• **Consigne 1**
Quels personnages joués par Oscar Isaac le texte sur Show me a hero mentionne-t-il ? Donnez le nom de chacun.
• **Consigne 2**
Pouvez-vous reprendre le texte sur Show me a hero après sa dernière phrase ?

Oscar Isaac n'est pas seulement le taciturne Nathan d'Ex Machina, l'idéaliste Abel Morales de A most violent year ou l'enthousiaste Poe Damaron de Star Wars VII : il est surtout, et peut-être avant tout, le Nick Wasicsko de cette formidable série qu'est Show me a hero, réalisée par Paul Haggis et écrite par David Simon, l'un de plus talentueux scénaristes actuellement en activité - l'un des très rares, aussi, à se piquer de réalité sociale. Car comme The Wire, Show me a hero est une mini-série éminemment politique, presque radicale en son apparente douceur. Elle devrait être montrée à tous ceux qui estiment (à l'instar, croient-ils, de Michel Rocard), qu'"on ne peut pas accueillir toute la misère du monde"... et qui oublient systématiquement de citer la fin de la phrase.
Nick Wasicsko, bref maire de Yonkers, New York, a réellement existé. Il voulait faire de la politique pour changer des choses (rires enregistrés). Entre 1987 et 1994, il s'est battu pour que des logements sociaux soient bâtis conformément à la loi ; nombre de ses coreligionnaires, pour leur part, préféraient payer des amendes astronomiques plutôt que voir débarquer sur les terres de leurs électeurs wasp des familles entières de fumeurs de crack. Ils ne croyaient pas - ne voulaient surtout pas croire - à la possibilité d'une intégration. Ce qu'ils croyaient était ceci : que la misère a une couleur, que la délinquance est un virus - que lorsque l'on vit dans un quartier de merde, il faut y rester pour toujours et s'efforcer de crever en silence parce que tout le monde ferait ça, voyons, c'est bien connu.

• **Données sources**
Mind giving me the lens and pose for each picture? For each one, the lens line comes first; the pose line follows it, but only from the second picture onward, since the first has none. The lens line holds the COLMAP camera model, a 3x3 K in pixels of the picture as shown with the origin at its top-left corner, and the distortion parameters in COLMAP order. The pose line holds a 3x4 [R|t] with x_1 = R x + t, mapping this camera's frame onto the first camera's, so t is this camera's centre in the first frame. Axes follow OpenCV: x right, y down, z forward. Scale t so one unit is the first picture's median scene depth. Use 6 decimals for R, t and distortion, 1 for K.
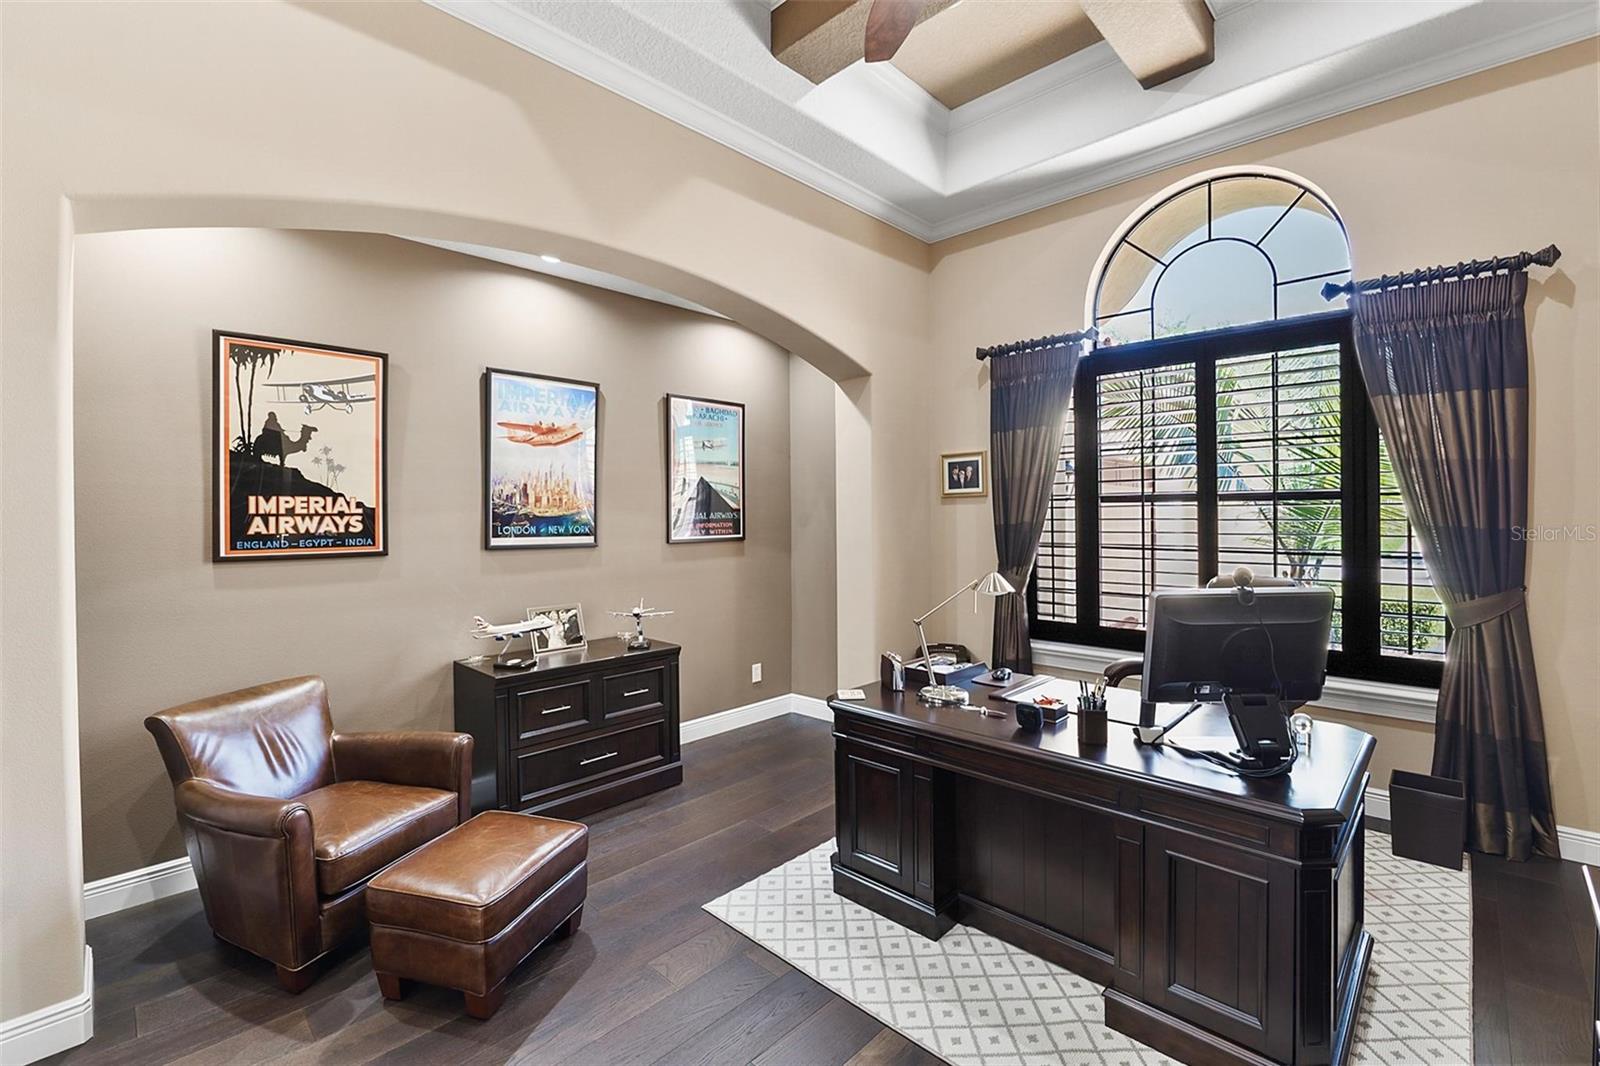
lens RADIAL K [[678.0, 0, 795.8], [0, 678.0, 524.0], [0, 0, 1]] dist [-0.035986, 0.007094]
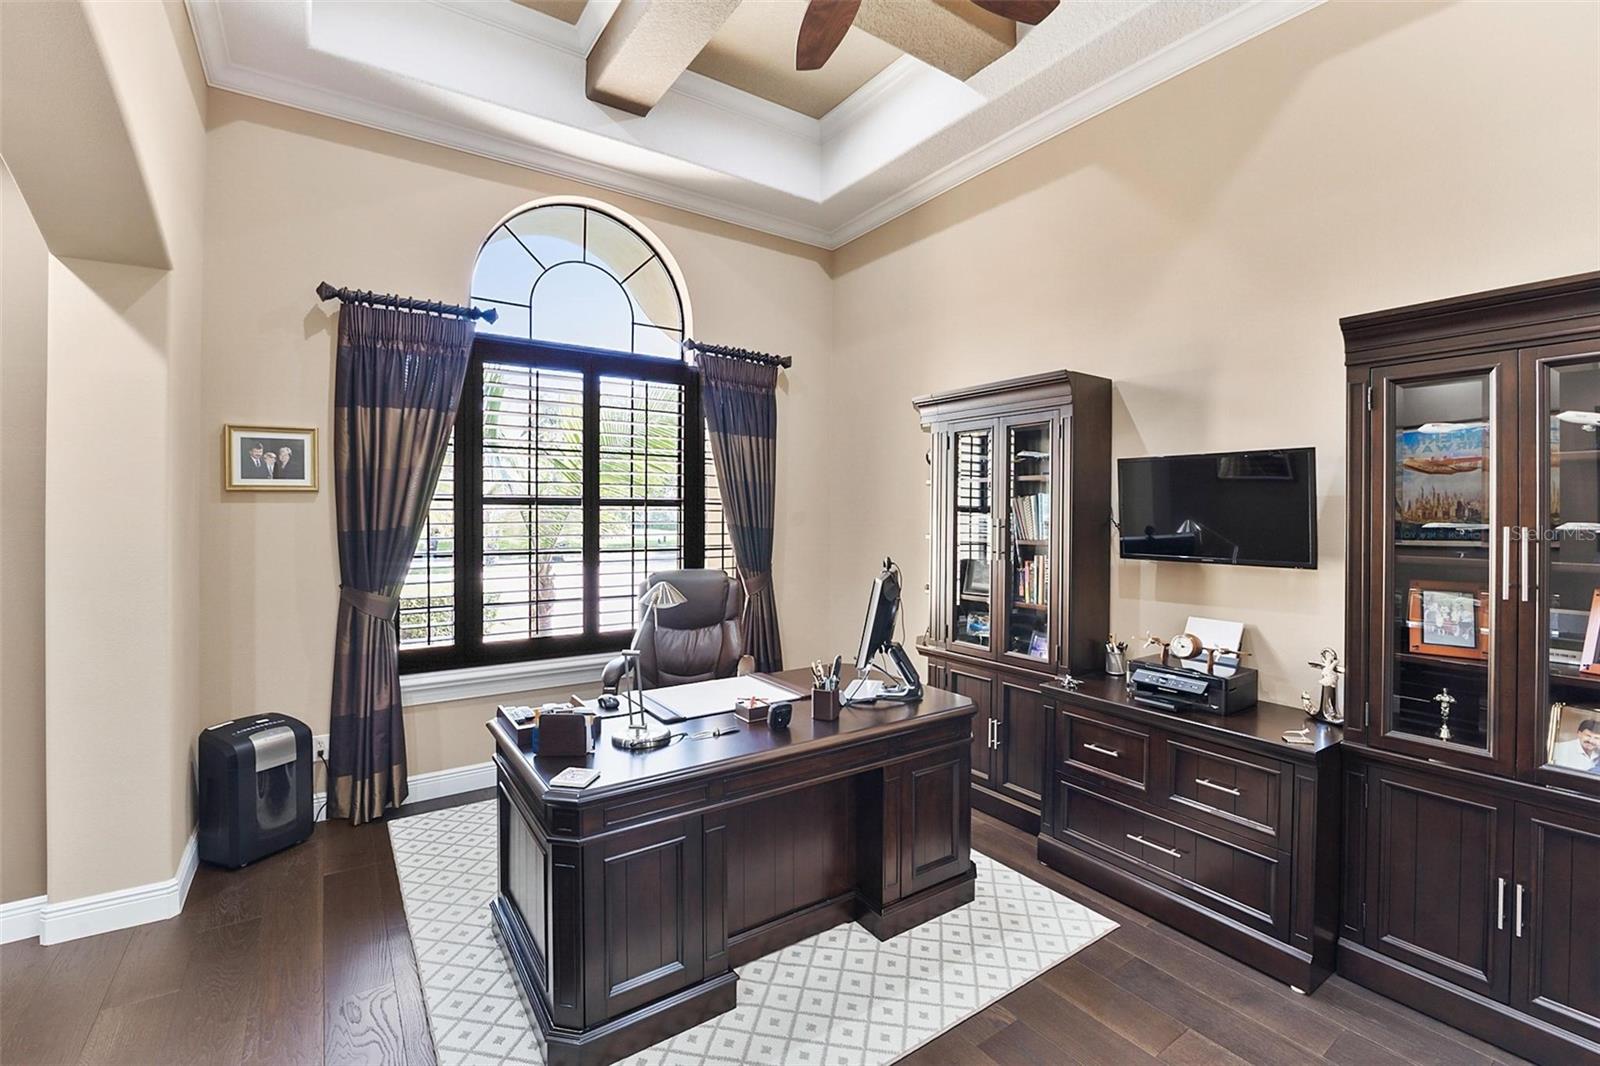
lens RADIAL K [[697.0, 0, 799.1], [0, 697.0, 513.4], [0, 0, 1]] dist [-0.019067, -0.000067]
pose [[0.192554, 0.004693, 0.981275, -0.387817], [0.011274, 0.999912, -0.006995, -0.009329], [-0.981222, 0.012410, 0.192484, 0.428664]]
==
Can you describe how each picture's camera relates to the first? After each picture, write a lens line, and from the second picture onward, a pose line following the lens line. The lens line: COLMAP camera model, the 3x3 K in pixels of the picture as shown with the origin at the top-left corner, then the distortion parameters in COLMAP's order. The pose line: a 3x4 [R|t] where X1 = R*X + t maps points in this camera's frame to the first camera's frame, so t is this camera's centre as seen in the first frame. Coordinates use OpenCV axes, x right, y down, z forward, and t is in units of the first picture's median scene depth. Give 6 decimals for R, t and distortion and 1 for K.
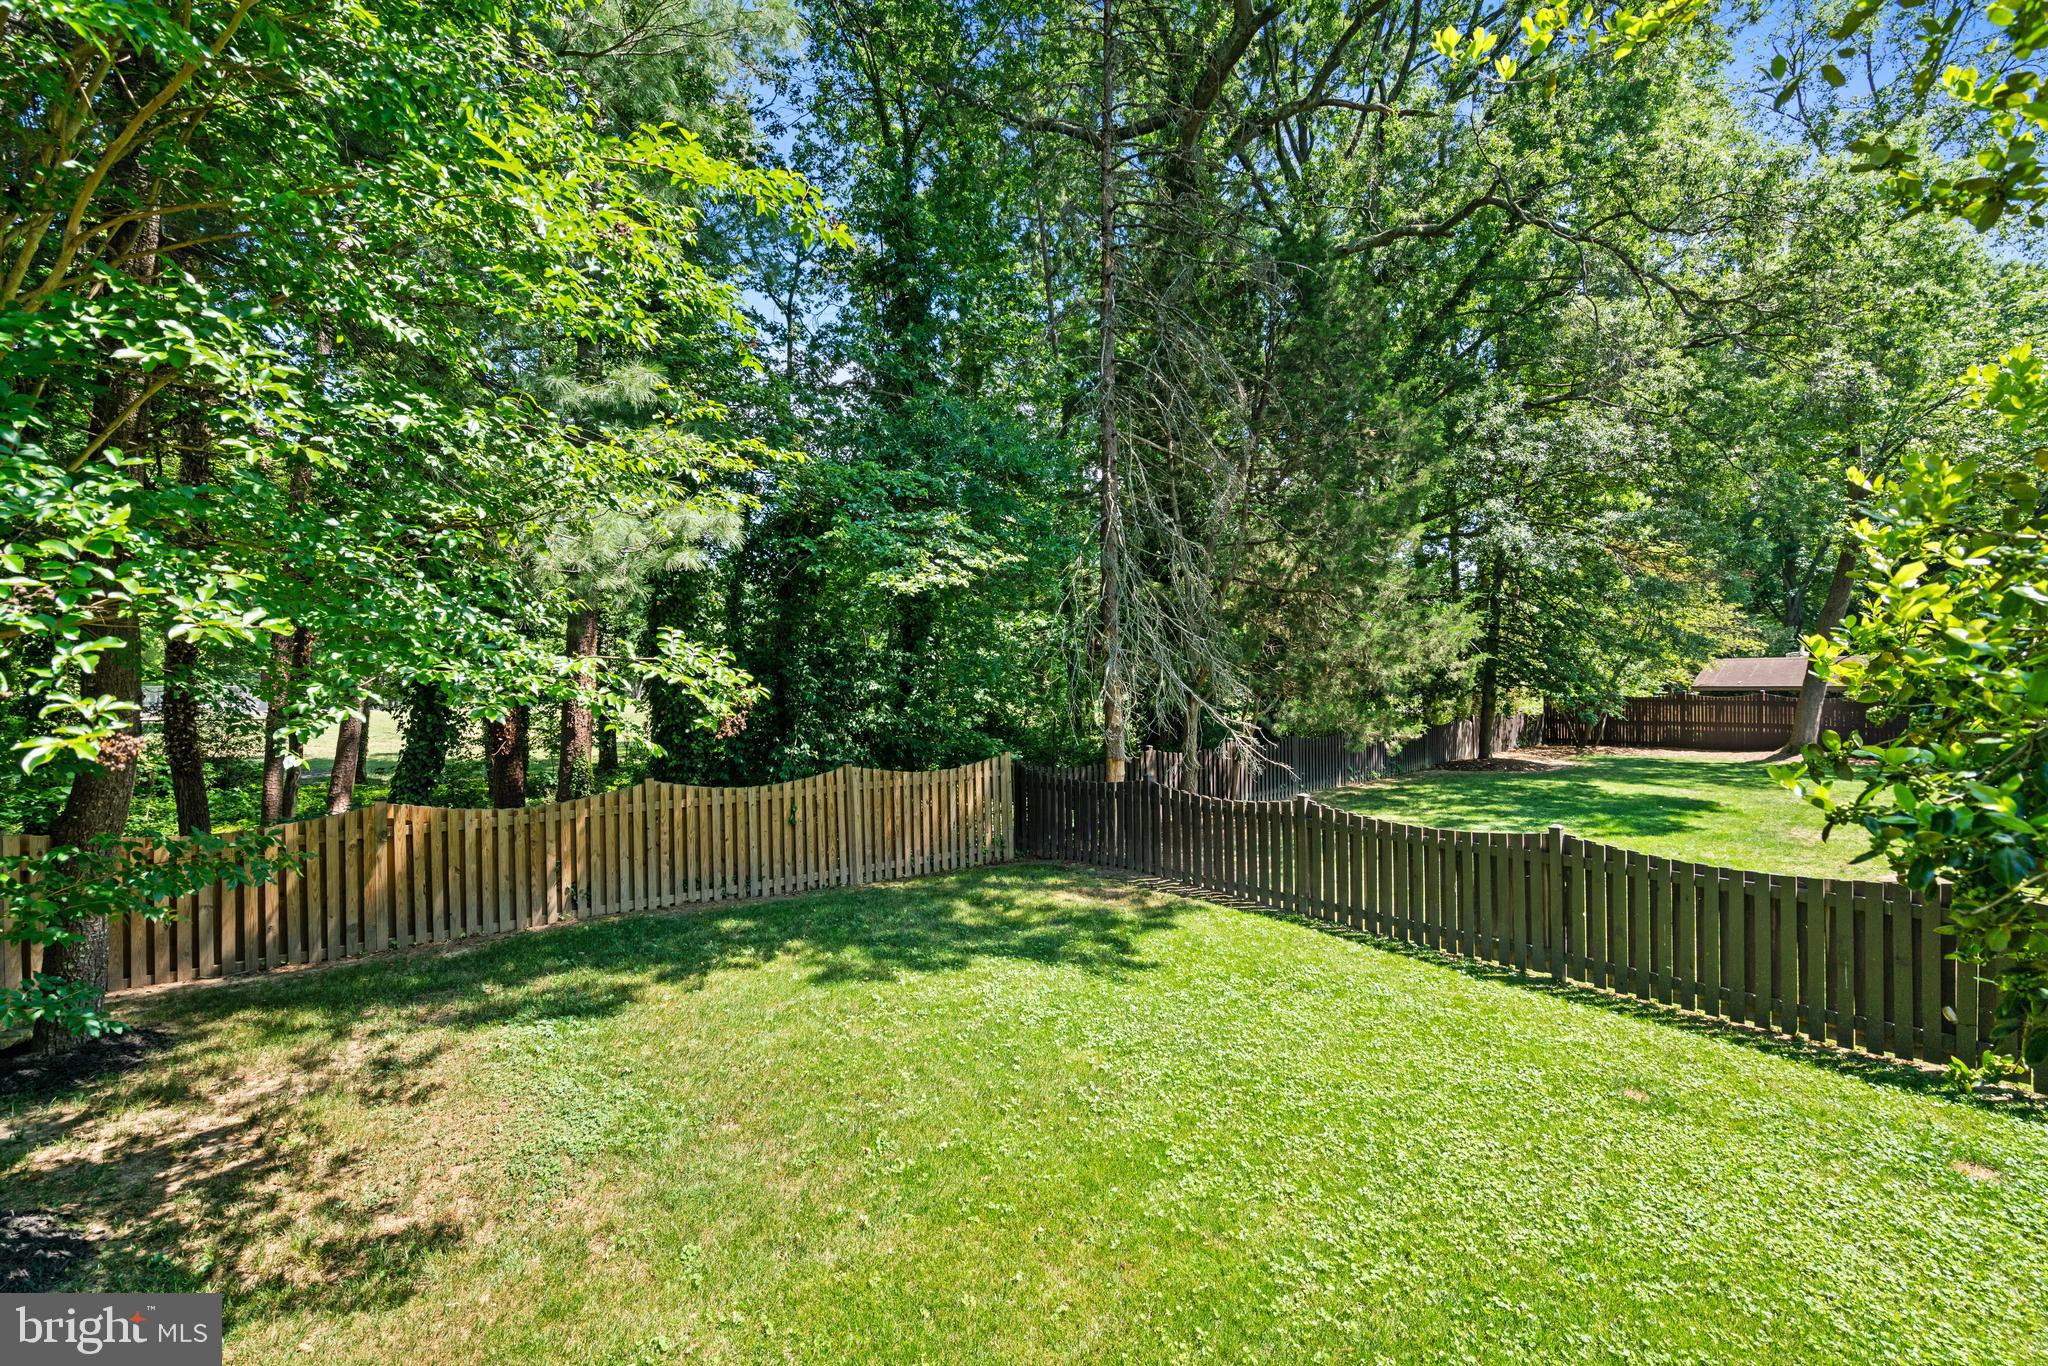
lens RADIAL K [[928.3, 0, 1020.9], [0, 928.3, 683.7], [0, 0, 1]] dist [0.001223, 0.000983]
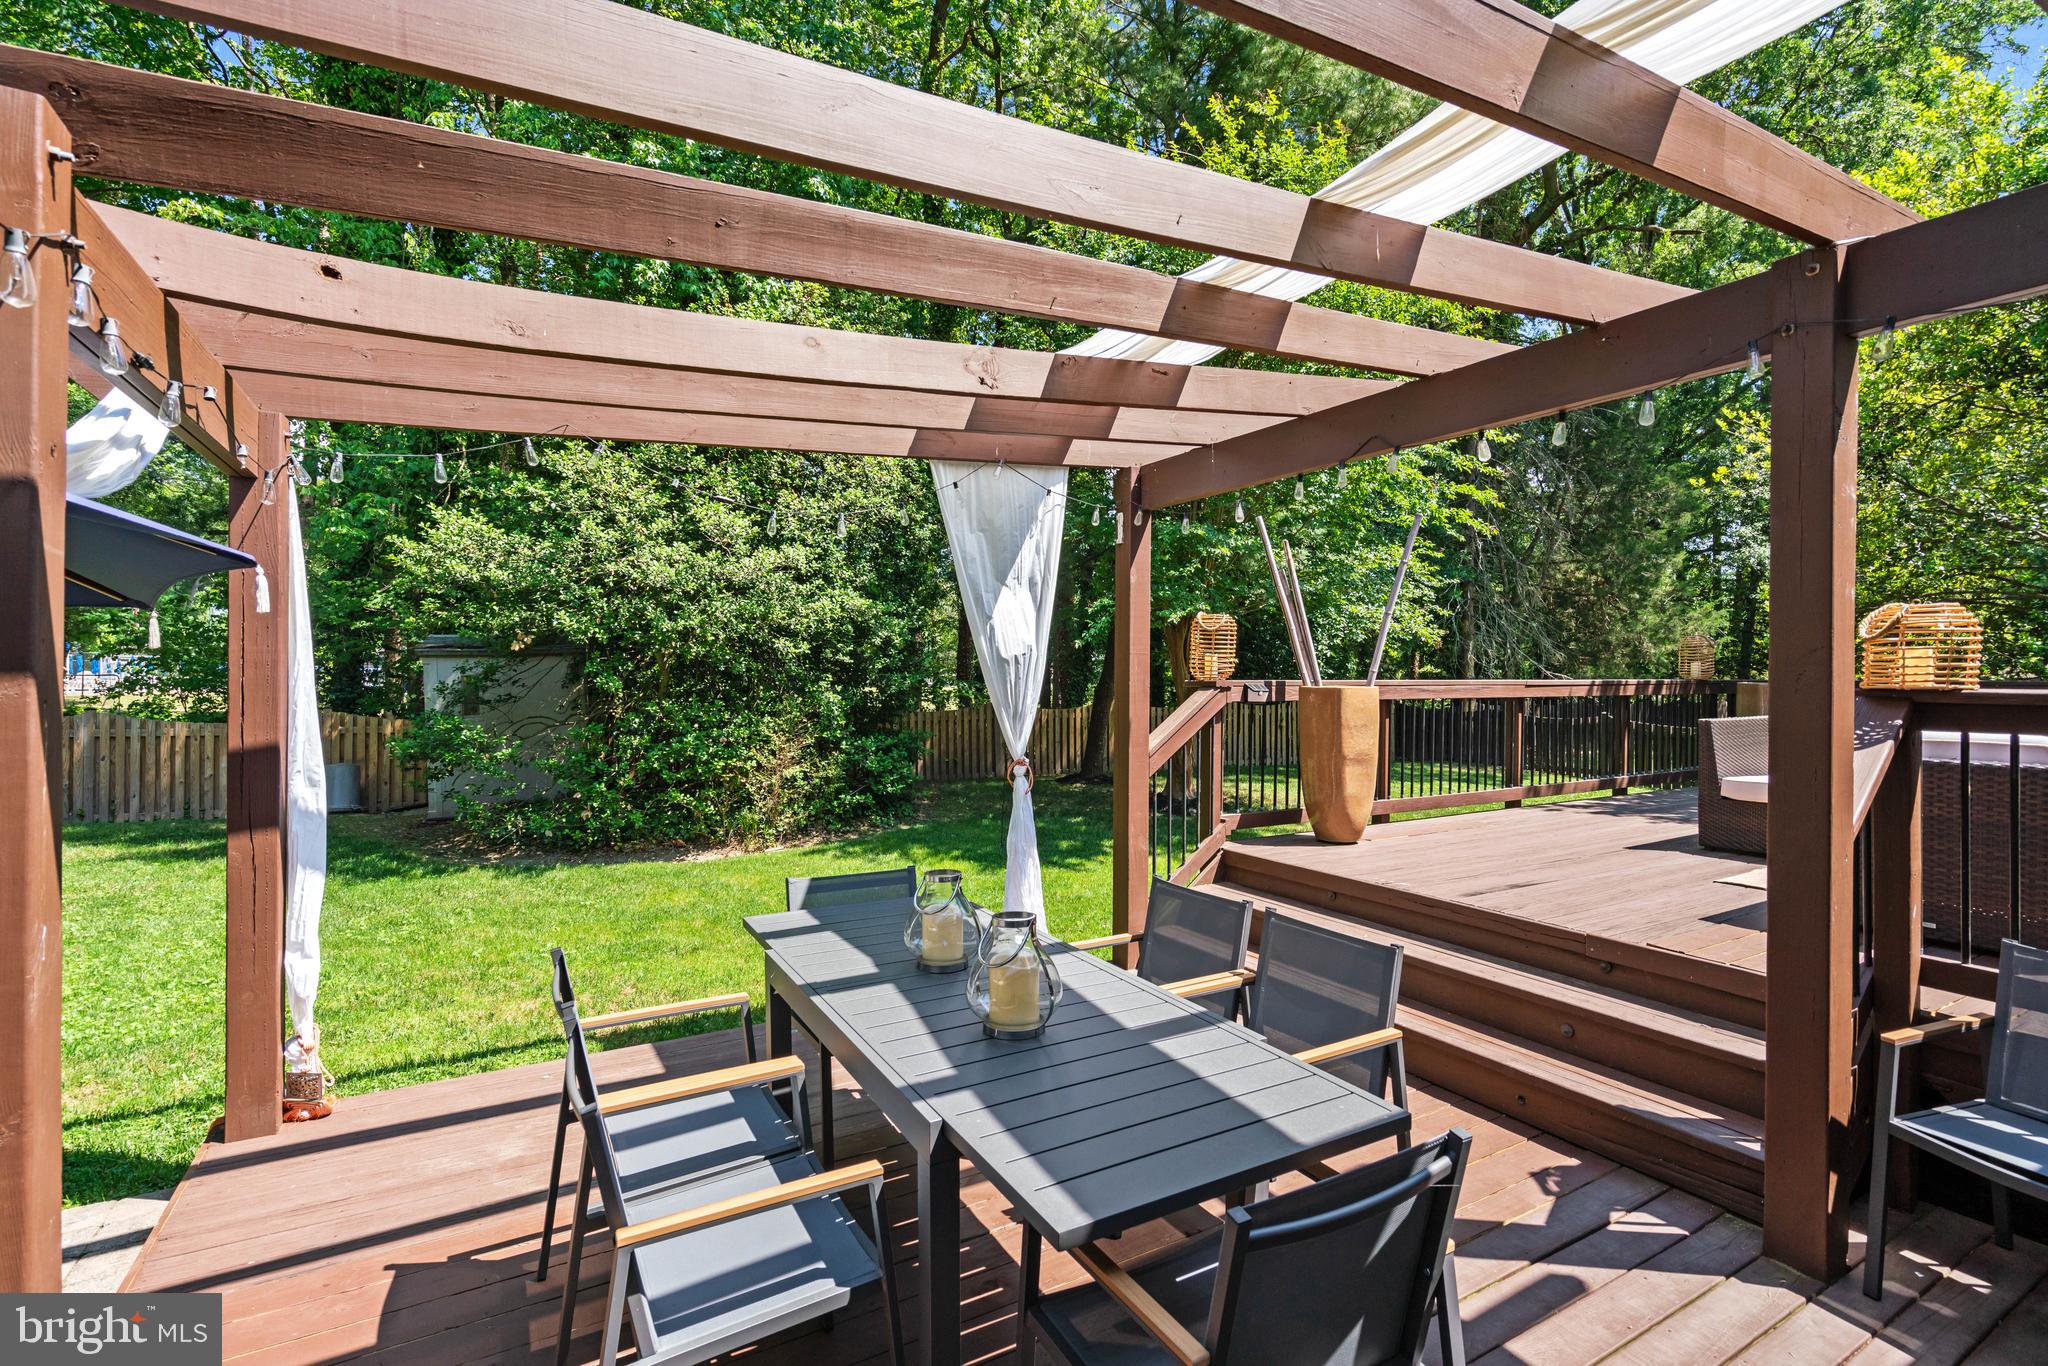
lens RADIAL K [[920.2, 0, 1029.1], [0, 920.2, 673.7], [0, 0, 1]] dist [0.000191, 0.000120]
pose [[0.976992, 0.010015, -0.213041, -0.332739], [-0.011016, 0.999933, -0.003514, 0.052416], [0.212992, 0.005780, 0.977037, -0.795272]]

• **Réponse 1**
Nathan, Abel Morales, Poe Damaron, Nick Wasicsko

• **Réponse 2**
La situation politico-sociale de Yonkers, bien loin des rutilants gratte-ciel de Manhattan, est rendue ici dans toute sa kaléidoscopique complexité. Simon s'intéresse aux petits comme aux grands, au trivial comme au grandiose, aux butors infatués comme aux middle-classes en proie au doute - aux élans de grandeur comme aux basses manœuvres politicardes. La bande-son est duelle : du rap d'un côté - la colère de la rue -, et de l'autre Springsteen, indépassable working-class-héraut, deux scansions qu'en vérité rien n'oppose. "In the day we sweat it out on the streets of a runaway American dream / at night we ride through the mansions of glory in suicide machines" chantait Bruce dès 1975. Mais Fear of a black planet, de Public Ennemy, c'est 1990, pile au milieu de notre histoire, et la donne est nouvelle, les Noirs ne s'excusent plus, ou bien juste pour rire ("Excuse us for the news / You might not be amused / But did you know white comes from Black / No need to be confused".) Le titre, enfin, annonce clairement le programme de ces six épisodes descendant en spirale vers leur inévitable conclusion - mais là aussi, il faut connaître la fin de la citation de Scott Fitzgerald, qui est un spoiler à elle seule (je laisse ceux qui ne la connaissent pas la découvrir.) Show me a hero : l'envers du décor, le combat minimal d'un petit mec paumé dans un costume trop large pour lui, l'Amérique sans pitié et sans fard - you might no be amused.